For the most part, the youths that are part of Haiti’s gangs are only nominal members. These youths are driven to support or join gangs because of the gangs’ ability to coerce them, and because of their frustrated need, -as young people- for social validation in their communities. Above all, they are also driven by economic desperation.
Many of the boisterous populist statements made by gang leaders are nothing more than well-nuanced strategies, usually full of disinformation and conspiracies, carefully calibrated to build youth resentment into supporting the gang’s crimes against rule of law. The numbers of these youths, and their frenetic and risky behavior, are highly valuable to the gangs. This behavior, though, is a function of their youth, not their commitment.
This behavior is an important but easily overlooked similarity between Haiti’s gangs and West Africa’s violent extremist and child soldiers phenomena. But it makes the young gang members, some as young as nine years old, the achilles heel of many of Haiti’s gangs: Their youthful recklessness and risk taking makes them valuable to the gangs but at the same time keep them from being committed to the gangs’ purpose other than immediate gratification. When youthful gang members feel they are being cheated from ill-gained benefits, they are known to join competing gangs or even become informers for law enforcement.

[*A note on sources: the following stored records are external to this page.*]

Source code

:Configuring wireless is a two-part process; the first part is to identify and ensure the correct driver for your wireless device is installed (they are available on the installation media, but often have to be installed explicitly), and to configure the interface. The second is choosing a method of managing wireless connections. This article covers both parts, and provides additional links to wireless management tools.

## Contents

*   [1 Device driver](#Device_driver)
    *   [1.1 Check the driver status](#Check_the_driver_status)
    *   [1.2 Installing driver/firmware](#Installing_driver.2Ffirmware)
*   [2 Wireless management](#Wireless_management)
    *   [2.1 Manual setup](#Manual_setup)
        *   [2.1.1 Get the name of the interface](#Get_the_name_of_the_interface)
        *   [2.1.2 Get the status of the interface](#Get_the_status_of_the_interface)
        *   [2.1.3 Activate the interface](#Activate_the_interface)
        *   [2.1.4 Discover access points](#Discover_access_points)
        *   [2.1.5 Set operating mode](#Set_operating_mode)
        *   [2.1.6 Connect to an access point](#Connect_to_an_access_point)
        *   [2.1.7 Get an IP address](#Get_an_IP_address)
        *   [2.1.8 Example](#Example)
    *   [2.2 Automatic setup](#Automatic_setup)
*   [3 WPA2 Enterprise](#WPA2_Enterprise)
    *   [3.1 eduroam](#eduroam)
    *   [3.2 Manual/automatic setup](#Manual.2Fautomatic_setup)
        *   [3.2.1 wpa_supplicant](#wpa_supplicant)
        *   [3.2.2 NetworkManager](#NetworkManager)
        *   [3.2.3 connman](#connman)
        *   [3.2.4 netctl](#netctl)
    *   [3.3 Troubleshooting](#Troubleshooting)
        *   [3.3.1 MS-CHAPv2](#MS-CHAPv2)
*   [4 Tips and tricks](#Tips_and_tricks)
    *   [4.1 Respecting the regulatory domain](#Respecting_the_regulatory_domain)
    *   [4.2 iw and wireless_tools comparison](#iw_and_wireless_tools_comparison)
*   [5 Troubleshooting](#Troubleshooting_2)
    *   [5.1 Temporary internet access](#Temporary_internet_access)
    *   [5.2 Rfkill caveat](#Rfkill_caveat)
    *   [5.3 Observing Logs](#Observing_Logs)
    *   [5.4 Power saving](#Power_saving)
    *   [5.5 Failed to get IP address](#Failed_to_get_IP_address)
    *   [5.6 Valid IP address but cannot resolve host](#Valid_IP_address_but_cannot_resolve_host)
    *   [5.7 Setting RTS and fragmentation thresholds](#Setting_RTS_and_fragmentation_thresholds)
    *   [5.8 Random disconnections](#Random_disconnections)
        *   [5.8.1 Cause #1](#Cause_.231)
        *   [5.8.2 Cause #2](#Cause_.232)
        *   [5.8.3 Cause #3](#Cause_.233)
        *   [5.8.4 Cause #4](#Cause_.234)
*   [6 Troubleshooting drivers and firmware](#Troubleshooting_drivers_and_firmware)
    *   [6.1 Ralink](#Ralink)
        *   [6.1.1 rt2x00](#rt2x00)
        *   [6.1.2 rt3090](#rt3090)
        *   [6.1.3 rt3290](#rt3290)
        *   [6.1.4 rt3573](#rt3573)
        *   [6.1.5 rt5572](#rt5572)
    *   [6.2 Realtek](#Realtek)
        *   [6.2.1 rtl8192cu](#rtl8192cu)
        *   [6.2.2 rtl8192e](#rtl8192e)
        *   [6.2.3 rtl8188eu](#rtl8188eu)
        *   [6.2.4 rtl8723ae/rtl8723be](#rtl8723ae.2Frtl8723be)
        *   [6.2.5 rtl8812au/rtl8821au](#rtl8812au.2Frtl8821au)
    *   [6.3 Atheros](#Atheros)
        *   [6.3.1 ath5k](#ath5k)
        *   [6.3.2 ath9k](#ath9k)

This makes youth members a valuable part of gangs, but also a source of weakness. Co-opting youth gang membership is a necessary part of the array of strategies needed to control any country’s gang problem, -including Haiti’s- with the considerable advantage that these youths can be redirected to community building and social and economic inclusion. This is not a surprise, as those are the governance shortcomings that are at the original root of the youth gang problem.